CORS Headers in Nginx

Update: Before going much further, there now is a much more comprehensive CORS walkthrough for nginx at enable-cors.org – so check that out before following the below.

If you’ve deployed even a mildly complex web application in the last few years, you’ve probably had to care about CORS headers. They allow webpages to make requests to another domain, or the same domain on another scheme. Without them, you’ll find that trying to request other assets will be forbidden by your browser, and things won’t load.

They’re relatively simple to implement. You just add a header:

Access-Control-Allow-Origin: https://www.alexjs.im

to the HTTP responses of assets you’d like to call in your webapp. Thanks to Michiel Kalkman’s gist you can easily achieve this in Nginx – with something relatively standards compliant, too.
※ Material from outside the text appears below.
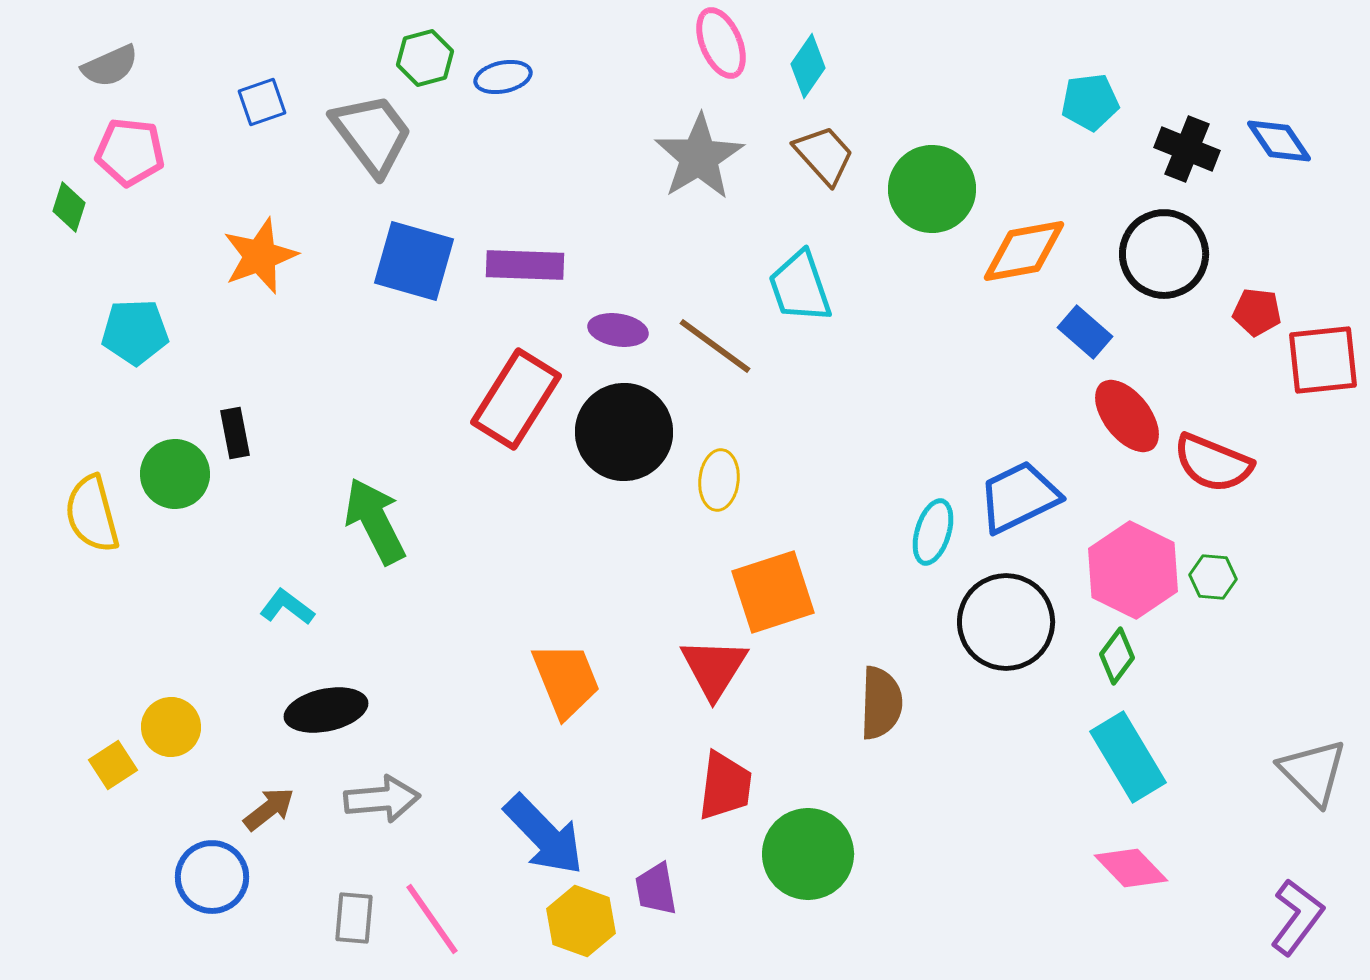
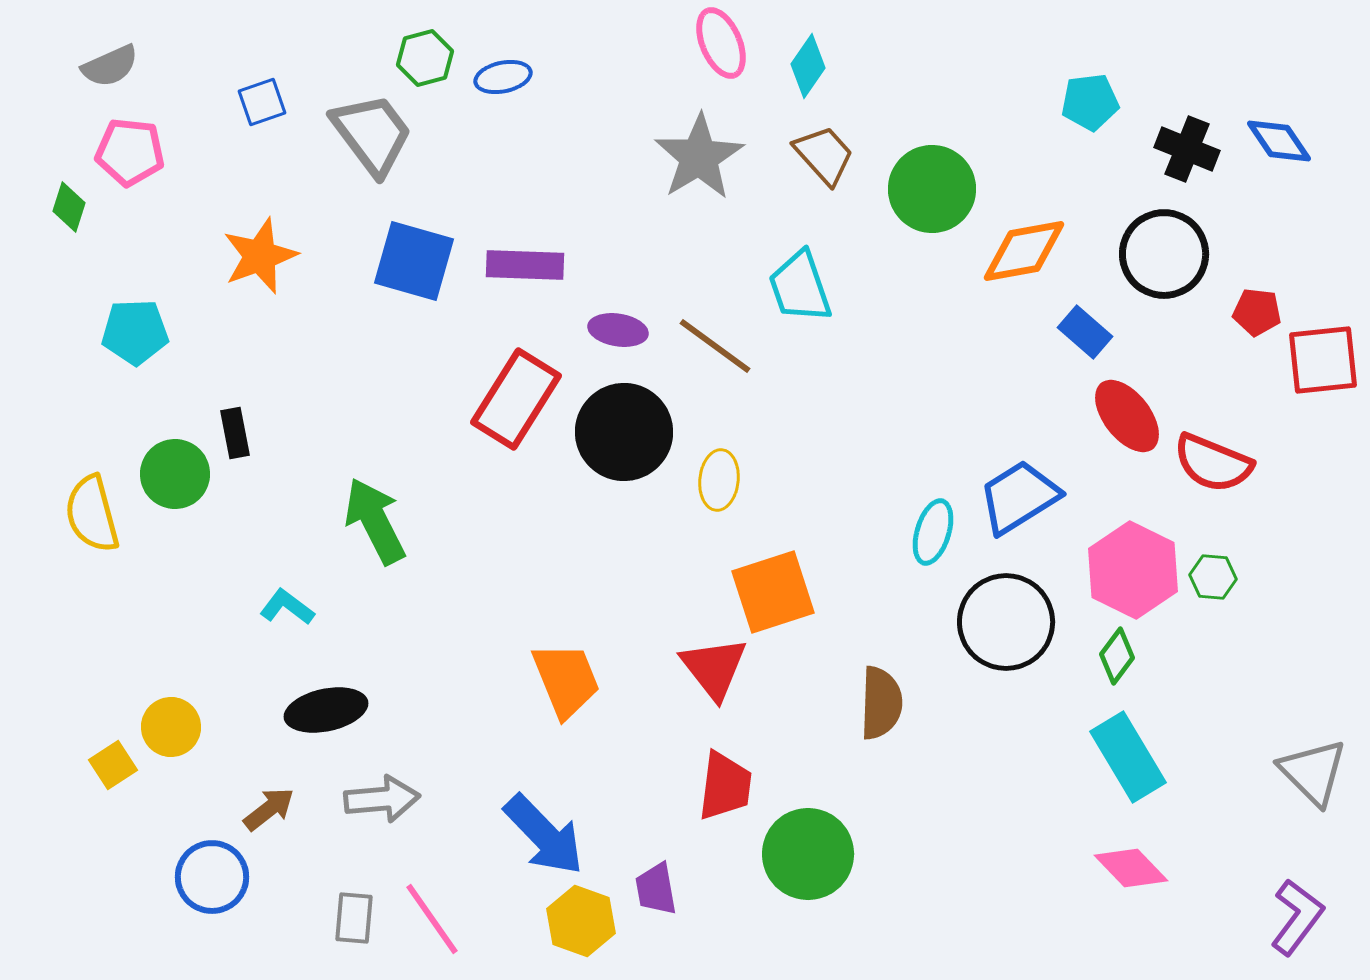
blue trapezoid at (1019, 497): rotated 6 degrees counterclockwise
red triangle at (714, 668): rotated 10 degrees counterclockwise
The problem, it seems, is that despite the W3C spec and RFC 6454 prescribing the use of a list of origins, not all browsers (e.g. Firefox) support multiple domains in an Access-Control-Allow-Origin header:

Access-Control-Allow-Origin: https://www.alexjs.im https://www.alexsmith.org

The easiest solution is to use a wildcard:

Access-Control-Allow-Origin: *

However that can cause some security implications. The best compromise I’ve found to get around this was to implement a simple whitelist in the Nginx config and match against that. I’ve put this in a public gist – and I’m testing it for deployment now.
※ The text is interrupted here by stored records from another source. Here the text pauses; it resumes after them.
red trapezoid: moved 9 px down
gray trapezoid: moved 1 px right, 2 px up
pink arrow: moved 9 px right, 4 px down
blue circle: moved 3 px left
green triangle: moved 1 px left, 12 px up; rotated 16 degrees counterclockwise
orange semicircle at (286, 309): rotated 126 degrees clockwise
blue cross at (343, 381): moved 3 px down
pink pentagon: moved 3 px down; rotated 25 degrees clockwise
I’ve not yet done any performance testing, so I’m not sure how efficient the Nginx regex engine is and what the overall effect on throughput/capacity is. I’ll probably forget to update this post with a bit of information once that’s complete.

Update:

This has been in production for a couple of months now, and we haven’t had any performance issues. It seems that for the throughput we require (<10 req/s) we’re able to yield the load on a single m1.small comfortably, so I think the nginx regex engine’s pretty efficient.
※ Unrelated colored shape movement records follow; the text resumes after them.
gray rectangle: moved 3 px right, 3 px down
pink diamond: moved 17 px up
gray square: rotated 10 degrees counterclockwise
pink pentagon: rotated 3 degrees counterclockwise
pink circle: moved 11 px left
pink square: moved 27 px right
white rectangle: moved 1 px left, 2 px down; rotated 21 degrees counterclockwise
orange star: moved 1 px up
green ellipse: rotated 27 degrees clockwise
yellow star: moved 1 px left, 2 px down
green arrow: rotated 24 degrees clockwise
Making nginx ignore query string parameters

When using nginx as a caching proxy, I found myself needing to ignore particular parameters for both the cache key and the values being passed to the backend. In this particular situation the value I wanted to ignore was ‘uid’. An example URI being:

http://myapplication.fqdn/foo.ext?env=bar&uid=baz&node=qux

or

http://myapplication.fqdn/foo.ext?uid=bar

To ignore this, in the top of my site configuration I put:

proxy_cache_key         "$scheme$host$uri$is_args$args";

in the server stanza:

if ($args ~ (.*?)(?:^|(&))uid=[^&]*(?:(\2.*)|&(.*))?) {
    set $args $1$3$4;
}
if ($args ~ (^w)) {
    set $args ?$args;
}

and the location stanza:

proxy_pass              http://appservers$uri$args;

So now my backend servers see:

GET /foo.ext?env=bar&node=qux

or

GET /bar.ext

and seldom few hits get through to there anyway, as the cache key flattens it appropriately.

Easy.

EDIT: The ‘easy’ bit is a lie, it seems. Thanks to @davidgl for pulling me out of regex hell. Several revisions here helped by him.